What this exercise asks
1. In the MeetingPack report, rewrite everything from "The sustainability of" down to "in the pipeline.", replacing "European legislation" with "EU legislation".
2. Using the MeetingPack report, answer these questions:
(a) How many professionals did the event bring together?
(b) Under what slogan was this year's event held?
(c) What is the volume of the Lanjarón bottle?

Document extract

--

The fourth edition of MeetingPack in Valencia, organised by AIMPLAS and AINIA, was a meeting point for more than 350 professionals of the food barrier packaging industry. This year's event took place under the slogan ‘Sustainability trends in barrier packaging: towards Objective H2030’.
This article will outline only some of the innovations presented at the event. Watch this space for more in-depth coverage of some of the technologies showcased!
The sustainability of packaging and especially single-use packaging is a matter of concern. In order to address this, European legislation is being developed to promote more eco-friendly packages. MeetingPack offered an opportunity to see what the industry has been working on, and what is in the pipeline.
MeetingPack 2019 was an opportunity for companies to show their developments to the industry and society in their talks and in a dedicated area to showcase their most innovative products.
For example, attendees were able to explore the latest innovations in packaging of Danone Spain. One of them was the Lanjarón 1.25 litres bottle that is 100% rPET and 100% recyclable.

--

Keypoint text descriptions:
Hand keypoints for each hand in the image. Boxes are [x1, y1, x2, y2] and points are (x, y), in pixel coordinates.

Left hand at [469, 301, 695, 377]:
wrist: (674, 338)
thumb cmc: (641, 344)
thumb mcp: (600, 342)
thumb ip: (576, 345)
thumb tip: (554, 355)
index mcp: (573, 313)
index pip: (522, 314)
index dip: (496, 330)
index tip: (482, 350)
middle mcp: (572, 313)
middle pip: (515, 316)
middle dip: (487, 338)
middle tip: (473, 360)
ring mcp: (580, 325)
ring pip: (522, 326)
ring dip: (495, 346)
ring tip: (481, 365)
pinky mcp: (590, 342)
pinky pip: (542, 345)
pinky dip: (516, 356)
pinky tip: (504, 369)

--

Results of the tasks
1.
The sustainability of packaging and especially single-use packaging is a matter of concern. In order to address this, EU legislation is being developed to promote more eco-friendly packages. MeetingPack offered an opportunity to see what the industry has been working on, and what is in the pipeline.

2.
(a) More than 350 professionals of the food barrier packaging industry.
(b) ‘Sustainability trends in barrier packaging: towards Objective H2030’.
(c) 1.25 litres.